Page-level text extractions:
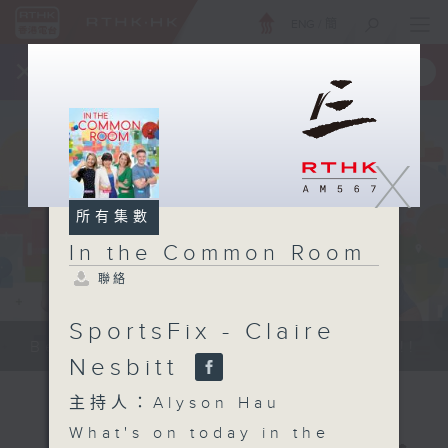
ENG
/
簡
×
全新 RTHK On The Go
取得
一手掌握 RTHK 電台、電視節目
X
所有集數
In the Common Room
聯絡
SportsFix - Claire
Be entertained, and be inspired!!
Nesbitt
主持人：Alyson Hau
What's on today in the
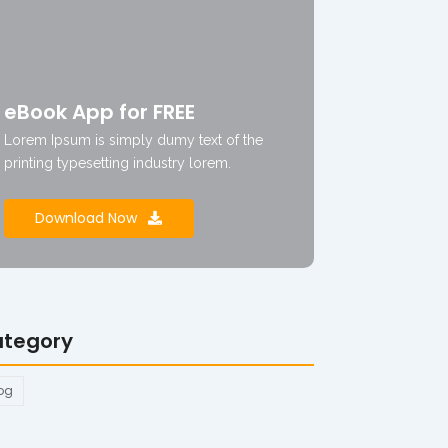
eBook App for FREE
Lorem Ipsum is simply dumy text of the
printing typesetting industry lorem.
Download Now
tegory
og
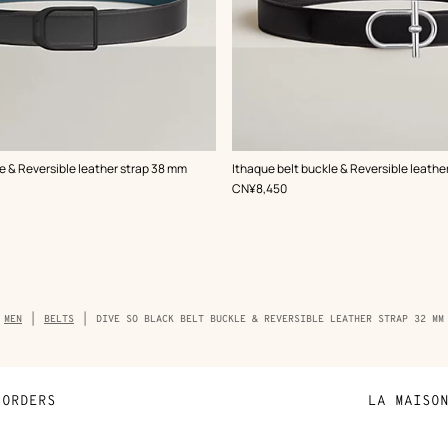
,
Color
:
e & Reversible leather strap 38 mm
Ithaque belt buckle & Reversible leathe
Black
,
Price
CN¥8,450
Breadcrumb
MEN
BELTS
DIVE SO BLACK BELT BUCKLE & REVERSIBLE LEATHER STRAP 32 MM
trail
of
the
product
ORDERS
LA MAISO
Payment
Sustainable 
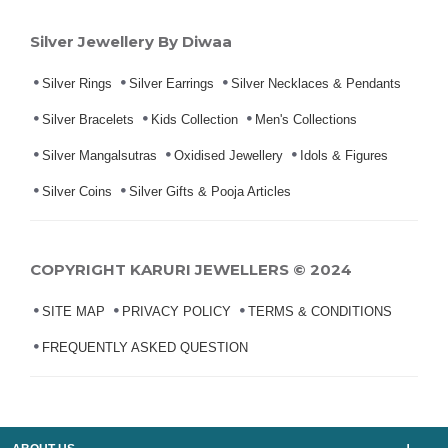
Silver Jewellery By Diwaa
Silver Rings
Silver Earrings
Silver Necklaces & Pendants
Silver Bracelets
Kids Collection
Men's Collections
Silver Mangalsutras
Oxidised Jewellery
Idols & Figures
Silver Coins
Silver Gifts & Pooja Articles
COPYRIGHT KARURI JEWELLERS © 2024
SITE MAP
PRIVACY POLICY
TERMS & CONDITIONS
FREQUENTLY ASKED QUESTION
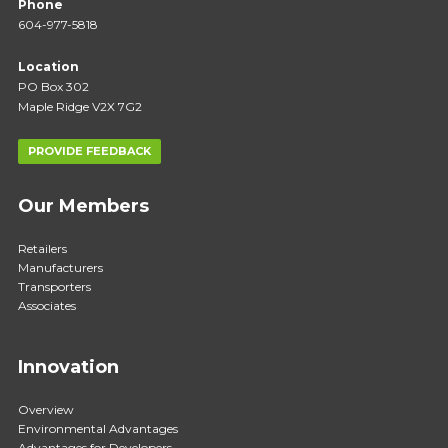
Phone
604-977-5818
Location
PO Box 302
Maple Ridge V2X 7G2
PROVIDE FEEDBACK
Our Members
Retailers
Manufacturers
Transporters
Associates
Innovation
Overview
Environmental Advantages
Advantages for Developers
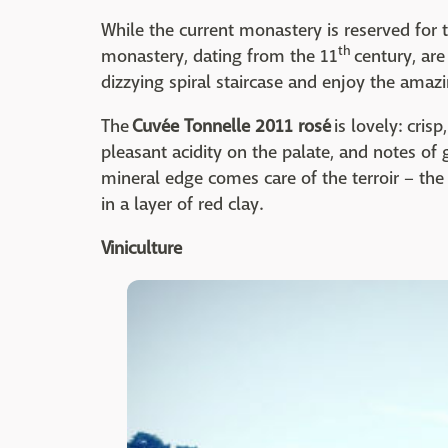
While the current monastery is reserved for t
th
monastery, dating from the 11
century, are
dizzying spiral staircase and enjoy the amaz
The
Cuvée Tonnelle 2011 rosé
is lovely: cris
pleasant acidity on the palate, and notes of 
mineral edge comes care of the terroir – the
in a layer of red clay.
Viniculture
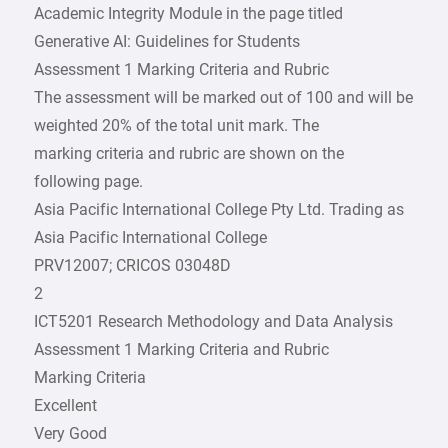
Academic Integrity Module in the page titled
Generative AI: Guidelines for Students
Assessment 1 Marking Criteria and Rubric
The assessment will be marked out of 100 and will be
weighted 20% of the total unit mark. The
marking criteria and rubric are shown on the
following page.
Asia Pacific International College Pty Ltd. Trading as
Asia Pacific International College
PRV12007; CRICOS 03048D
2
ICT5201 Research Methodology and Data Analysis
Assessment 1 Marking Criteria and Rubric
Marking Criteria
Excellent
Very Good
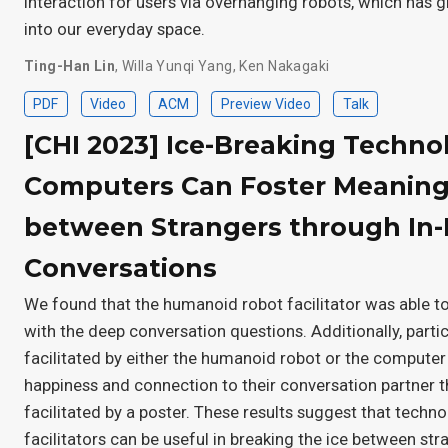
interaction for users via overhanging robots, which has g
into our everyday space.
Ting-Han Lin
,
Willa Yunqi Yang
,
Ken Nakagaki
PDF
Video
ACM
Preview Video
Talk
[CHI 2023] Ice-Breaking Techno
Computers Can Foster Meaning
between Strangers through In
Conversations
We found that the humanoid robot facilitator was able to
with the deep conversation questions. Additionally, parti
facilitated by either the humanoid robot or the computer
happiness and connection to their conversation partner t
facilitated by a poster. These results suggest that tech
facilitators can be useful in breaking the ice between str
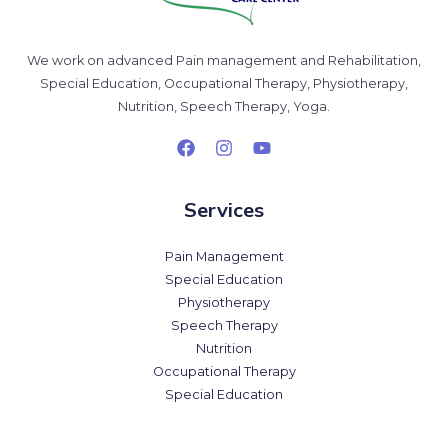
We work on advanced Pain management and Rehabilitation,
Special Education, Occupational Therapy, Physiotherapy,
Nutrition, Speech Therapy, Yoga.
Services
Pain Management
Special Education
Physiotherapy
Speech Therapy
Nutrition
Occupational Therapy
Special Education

ASSIGNMENT |
Where in the entries does the word "Pain" occur? Copy out each line that has it.

FINISHED TASK |
We work on advanced Pain management and Rehabilitation,
Pain Management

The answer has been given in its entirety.